My Bay Area was suffering an unseasonable heat wave while hers was unusually rainy, so we talked about how the weather affected our households. “At least I get my water heated for free,” I noted, explaining that we installed a solar-heated hot water system. While she was duly impressed, she replied that systems like that weren’t very practical in her neighborhood because she, like most of her neighbors, has on-demand gas water heating and no hot water tank. Without a tank, solar hot water is problematic because you can’t moderate its temperature.

On the other hand, she wasn’t complaining about the rain. “We have a rooftop rainwater cistern directly plumbed to the clothes washer,” she said. “It rains about the same amount here as there, but it’s distributed all year-round instead of dumping it all in the winter. We almost never need to supplement the cistern.” I found this idea quite enchanting, but such a system would only be useful to me five months of the year.

As we discussed our efforts to save electricity, she reminded me that in Australia, all outlets have switches built in so saving on stand-by power is a little easier. Her challenge is to make the switches more convenient: the ones in the kitchen are fine as they’re at counter height, but the switches behind the TV cabinet are too hard to reach.

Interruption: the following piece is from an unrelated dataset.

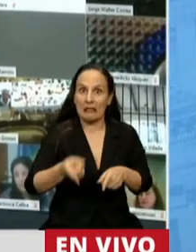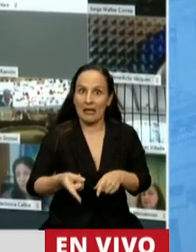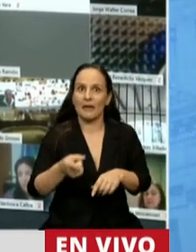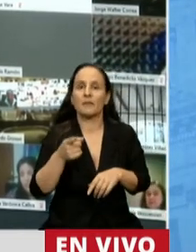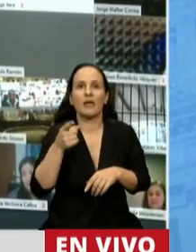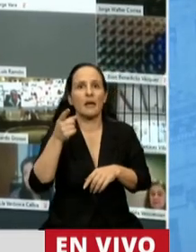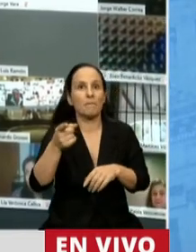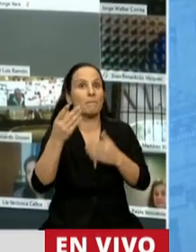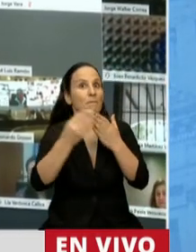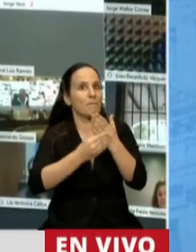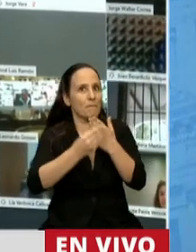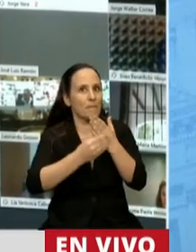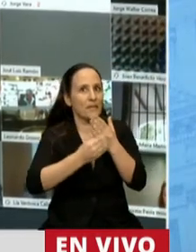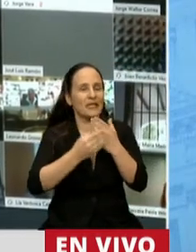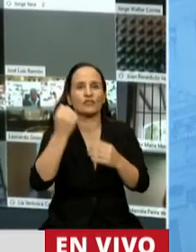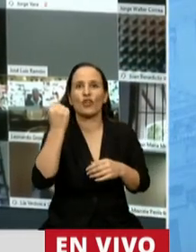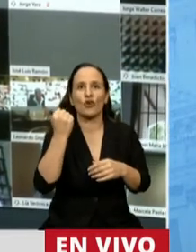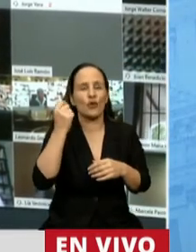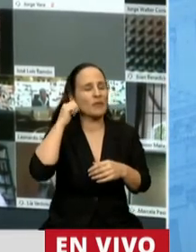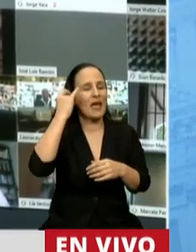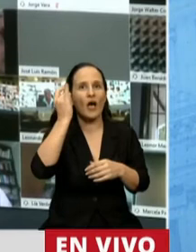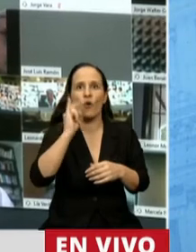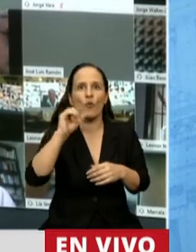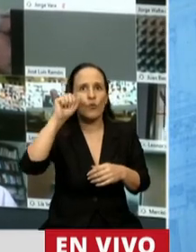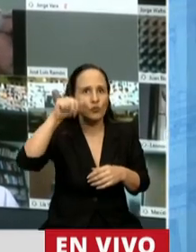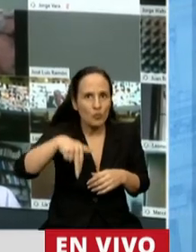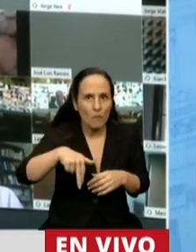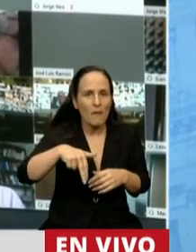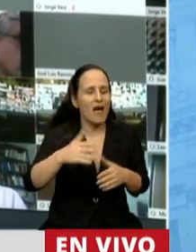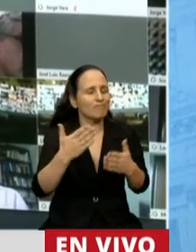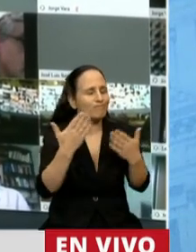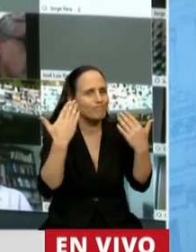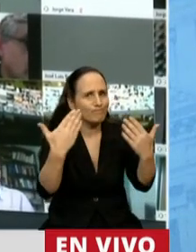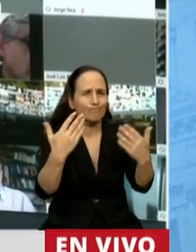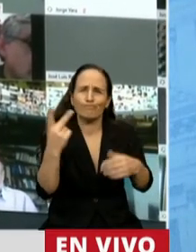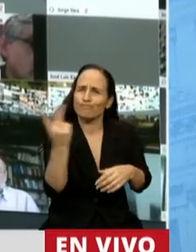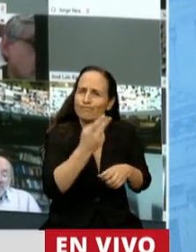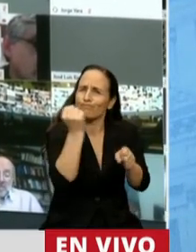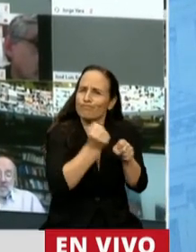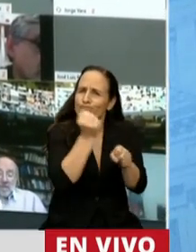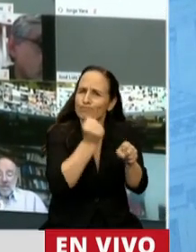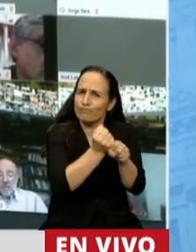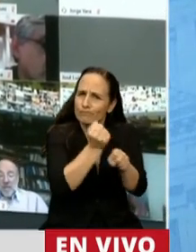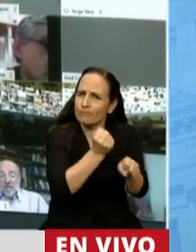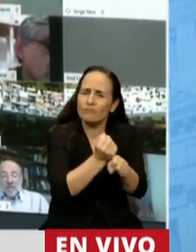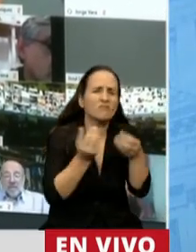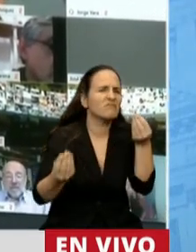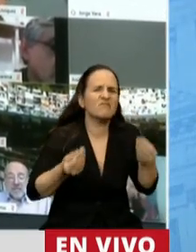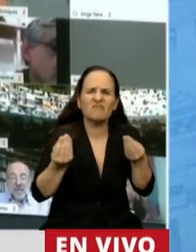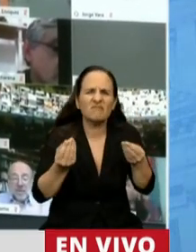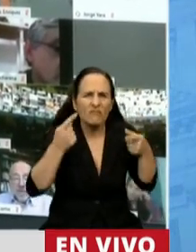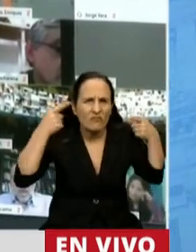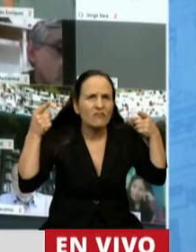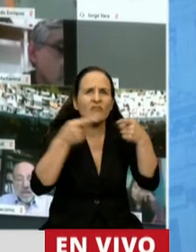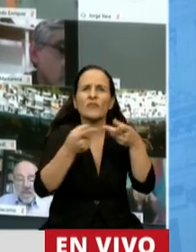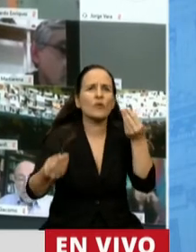ministro de Economía, Martín Guzmán, por esta tarea tan encomiable que han llevado adelante, para, insisto,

These local flavors reminded me of a lecture given by a university professor known for his energy conservation ethic. He had recently visited Japan armed with energy management and measurement devices. When visiting traditional Japanese homes, he had expected to find them horribly inefficient, as they do not feature much insulation. What he found instead is that Japanese approach heating very differently than American. Some rely on micro-heat located where needed instead of central heat. When he joined a family for dinner, he basked in the warmth of a small heater attached to the bottom of the dining table.

In a similar way, I discovered one of my favorite “appliances” in a bed and breakfast kept fairly cool during a New Zealand winter: a mattress pad heater, perfect for a room where sleeping comprised 90% of the room’s use.

Which leads me to wonder what else I might be missing in my immersion in the American version of living lightly, and a West Coast version, at that. Any local practices employed which people would like to share?